In Coutard v. Municipal Credit Union, 2017 WL 526060 (2nd Cir. Feb. 9, 2017), Coutard appealed the trial court’s dismissal of his complaint that alleged his former employer interfered with and denied his rights under the Family and Medical Leave Act (FMLA) to take leave in order to take care of his seriously ill grandfather who, in loco parentis, had raised him as a child. The trial court granted the employer’s motion for summary judgment dismissing the complaint on the ground that, although the FMLA provides that an eligible employee such as Coutard may be entitled to leave to care for a person with whom he had an in loco parentis relationship as a child, Coutard informed the employer that he needed to take care of his grandfather without mentioning the in loco parentis relationship.
On appeal, Coutard contended principally that the trial court erred in ruling that his failure to mention the nature of the relationship was dispositive, given the facts, acknowledged by the employer, that it did not inform its employees that an in loco parentis relationship could entitle them to FMLA leave, did not inquire whether Coutard had such a relationship with his grandfather, and instead, when Coutard requested such leave, responded categorically that he was not entitled to FMLA leave to care for a grandparent.

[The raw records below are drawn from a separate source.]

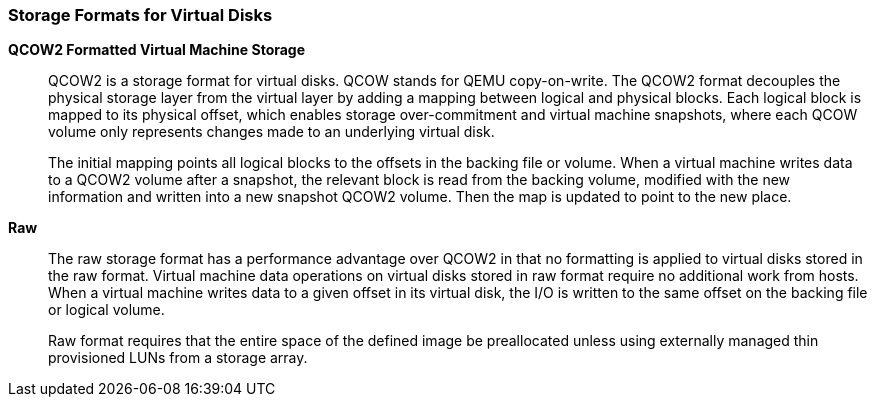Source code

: :_content-type: CONCEPT
[id="QCOW2"]
=== Storage Formats for Virtual Disks


*QCOW2 Formatted Virtual Machine Storage*:: QCOW2 is a storage format for virtual disks. QCOW stands for QEMU copy-on-write. The QCOW2 format decouples the physical storage layer from the virtual layer by adding a mapping between logical and physical blocks. Each logical block is mapped to its physical offset, which enables storage over-commitment and virtual machine snapshots, where each QCOW volume only represents changes made to an underlying virtual disk.
+
The initial mapping points all logical blocks to the offsets in the backing file or volume. When a virtual machine writes data to a QCOW2 volume after a snapshot, the relevant block is read from the backing volume, modified with the new information and written into a new snapshot QCOW2 volume. Then the map is updated to point to the new place.


*Raw*:: The raw storage format has a performance advantage over QCOW2 in that no formatting is applied to virtual disks stored in the raw format. Virtual machine data operations on virtual disks stored in raw format require no additional work from hosts. When a virtual machine writes data to a given offset in its virtual disk, the I/O is written to the same offset on the backing file or logical volume.
+
Raw format requires that the entire space of the defined image be preallocated unless using externally managed thin provisioned LUNs from a storage array.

The Second Circuit vacated and remanded. The court held that because Coutard met the eligibility requirements for FMLA leave and requested that leave expressly to care for his seriously ill grandfather, defendant as an employer covered by the FMLA had an obligation to specify any additional information that it needed in order to determine whether Coutard was entitled to such leave. Looking to the statute and regulations, the court noted that the employee’s responsibilities are to provide sufficient information that the requested leave “may” qualify for FMLA protection; and the employer “must” specify whether, and what additional information is required for a determination of whether the employee is entitled to such leave, which the employer here failed to do. The court thus concluded that the trial court erred in granting summary judgment to the employer.